A VAST EXCHANGE IS COMMENCING. Sonja can’t claim otherwise; nobody can. It’s barely visible yet, but it will be, and when it comes, it’ll be vast.
“My sister had that too,” Martha says.
They’ve found themselves a bench in Islands Brygge. The bench is handsomely designed and conceived for urban space, and the sun’s sinking into thunderheads west of South Harbor. A darkness lies and lurks in the direction of Køge, but in the glow of sunset, Martha looks lovely and ancient. There are two of her, for Sonja’s dizzy, but Martha’s beauty isn’t any the less for being twinned.

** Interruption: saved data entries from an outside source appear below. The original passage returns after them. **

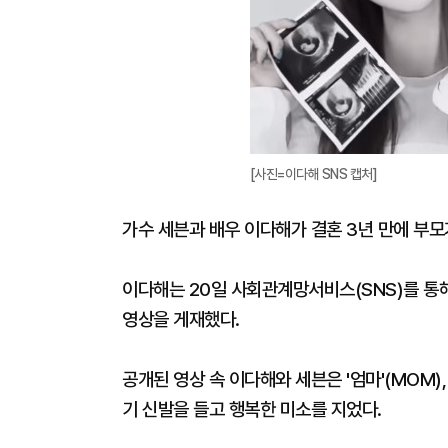
[사진=이다해 SNS 캡처]
가수 세븐과 배우 이다해가 결혼 3년 만에 부모
이다해는 20일 사회관계망서비스(SNS)를 통해
영상을 게재했다.
공개된 영상 속 이다해와 세븐은 '엄마'(MOM),
기 신발을 들고 행복한 미소를 지었다.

“She couldn’t look up without everything going haywire. It started when she was about forty, and I don’t know what triggered it, but I don’t think she was very happy in her marriage. Not that she complained about it, but when we were at parties, she’d suddenly be sitting there strangely still, with her hands on her neck. It was those little stones.”
“They have to settle into place,” Sonja whispers. “They swirl around inside the ear, as if they’re in flight and can’t find their way out, and then you have to sit still till they come to terms with their situation. What did she do about it, your sister?”